# Brewdog Brisbane



## Ian176 (21/7/18)

Does anyone know if the new Brewdog Brewery in Brisbane is open yet?


----------



## yochris77 (21/7/18)

[emoji23]
Seriously though, my understanding was that it was a greenfield site so site development and construction would need to come first. It’s down at colmslie near the river right?


----------



## Ian176 (21/7/18)

yochris77 said:


> [emoji23]
> Seriously though, my understanding was that it was a greenfield site so site development and construction would need to come first.

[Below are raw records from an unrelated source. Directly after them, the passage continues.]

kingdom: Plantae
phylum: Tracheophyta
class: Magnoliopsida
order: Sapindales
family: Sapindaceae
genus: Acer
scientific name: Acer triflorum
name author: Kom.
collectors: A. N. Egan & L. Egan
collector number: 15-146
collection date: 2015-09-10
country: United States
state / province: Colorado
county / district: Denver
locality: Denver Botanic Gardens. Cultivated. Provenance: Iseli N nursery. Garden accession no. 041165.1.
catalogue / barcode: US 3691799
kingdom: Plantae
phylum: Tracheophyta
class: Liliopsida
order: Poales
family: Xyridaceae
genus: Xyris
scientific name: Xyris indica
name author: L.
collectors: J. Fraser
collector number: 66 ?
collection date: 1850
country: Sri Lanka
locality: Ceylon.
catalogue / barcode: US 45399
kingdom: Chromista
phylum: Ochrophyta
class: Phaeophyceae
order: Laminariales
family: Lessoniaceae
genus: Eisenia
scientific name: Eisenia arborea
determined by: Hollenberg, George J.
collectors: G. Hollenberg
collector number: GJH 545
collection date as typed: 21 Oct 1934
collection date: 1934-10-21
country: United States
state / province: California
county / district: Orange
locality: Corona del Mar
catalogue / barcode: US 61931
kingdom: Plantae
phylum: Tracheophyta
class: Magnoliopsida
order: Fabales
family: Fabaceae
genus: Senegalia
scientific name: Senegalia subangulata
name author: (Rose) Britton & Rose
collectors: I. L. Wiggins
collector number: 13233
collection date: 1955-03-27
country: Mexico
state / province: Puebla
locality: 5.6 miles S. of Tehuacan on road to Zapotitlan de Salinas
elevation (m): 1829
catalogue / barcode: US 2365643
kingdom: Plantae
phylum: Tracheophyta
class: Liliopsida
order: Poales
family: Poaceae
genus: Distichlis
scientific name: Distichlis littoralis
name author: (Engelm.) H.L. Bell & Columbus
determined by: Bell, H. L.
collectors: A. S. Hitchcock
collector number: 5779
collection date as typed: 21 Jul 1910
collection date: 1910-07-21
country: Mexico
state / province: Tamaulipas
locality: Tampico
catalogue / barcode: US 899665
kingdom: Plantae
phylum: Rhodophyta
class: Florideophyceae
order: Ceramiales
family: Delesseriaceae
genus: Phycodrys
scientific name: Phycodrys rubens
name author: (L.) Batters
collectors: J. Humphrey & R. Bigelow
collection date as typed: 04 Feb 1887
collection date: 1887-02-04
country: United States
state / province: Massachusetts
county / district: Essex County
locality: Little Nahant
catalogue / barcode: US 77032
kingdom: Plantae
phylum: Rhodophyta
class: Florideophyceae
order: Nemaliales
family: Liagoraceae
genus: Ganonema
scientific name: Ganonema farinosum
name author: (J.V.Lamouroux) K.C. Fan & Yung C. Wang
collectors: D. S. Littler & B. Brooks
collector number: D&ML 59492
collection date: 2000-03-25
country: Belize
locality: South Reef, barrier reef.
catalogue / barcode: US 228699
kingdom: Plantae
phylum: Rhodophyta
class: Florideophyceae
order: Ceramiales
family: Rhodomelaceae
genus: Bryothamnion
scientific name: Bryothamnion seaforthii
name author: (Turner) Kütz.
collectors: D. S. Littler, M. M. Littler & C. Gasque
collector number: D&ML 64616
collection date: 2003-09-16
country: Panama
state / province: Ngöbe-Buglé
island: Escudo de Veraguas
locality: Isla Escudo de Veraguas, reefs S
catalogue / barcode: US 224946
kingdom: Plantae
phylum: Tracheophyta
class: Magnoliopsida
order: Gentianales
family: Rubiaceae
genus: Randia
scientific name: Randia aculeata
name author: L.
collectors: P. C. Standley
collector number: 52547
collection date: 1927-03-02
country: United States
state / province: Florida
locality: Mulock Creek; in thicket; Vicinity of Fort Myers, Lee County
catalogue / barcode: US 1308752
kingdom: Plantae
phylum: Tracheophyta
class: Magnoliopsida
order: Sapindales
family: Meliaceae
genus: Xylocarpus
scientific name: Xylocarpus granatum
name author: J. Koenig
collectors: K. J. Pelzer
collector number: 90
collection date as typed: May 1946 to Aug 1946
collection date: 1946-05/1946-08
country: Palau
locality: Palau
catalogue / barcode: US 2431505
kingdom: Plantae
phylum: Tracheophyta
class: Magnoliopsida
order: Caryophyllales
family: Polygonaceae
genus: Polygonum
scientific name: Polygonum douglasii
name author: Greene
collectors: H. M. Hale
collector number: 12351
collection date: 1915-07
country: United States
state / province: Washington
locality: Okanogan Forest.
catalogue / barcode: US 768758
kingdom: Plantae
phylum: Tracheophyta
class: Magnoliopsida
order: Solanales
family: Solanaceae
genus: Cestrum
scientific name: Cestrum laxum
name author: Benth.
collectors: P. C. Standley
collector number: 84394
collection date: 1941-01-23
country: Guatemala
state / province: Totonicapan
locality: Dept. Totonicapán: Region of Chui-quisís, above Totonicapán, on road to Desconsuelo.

It’s down at colmslie near the river right?


I have no idea really I read some info a while ago about the proposed idea on Brewdog coming to Brisbane somewhere. 
I also had no idea about it's location
Cheers


----------



## yochris77 (21/7/18)

Have a look here. If you can read through all the hype and marketing you might get some answers. 
https://www.brewdog.com/lowdown/blog?filter_tag=229


----------



## Ian176 (22/7/18)

yochris77 said:


> Have a look here. If you can read through all the hype and marketing you might get some answers.
> https://www.brewdog.com/lowdown/blog?filter_tag=229


Cheers I will have a look


----------



## alfadog (23/7/18)

I believe that it is in the Metroplex estate at Murarrie. It is still a grass field last time i saw.


----------



## koshari (23/7/18)

Just had a brewdog elvis juice yesterday. I actually was unsure how i really rated it. The infused grapefruit juice is very different to what iam used to. Definately wasnt bad. sort of like a very strong shandi. The grapefruit hit is strong off the bat then as that flavour subsides the resinous hops come through.


----------



## Aletheist (24/7/18)

Aiming to open around March/April 2019 I heard somewhere.


----------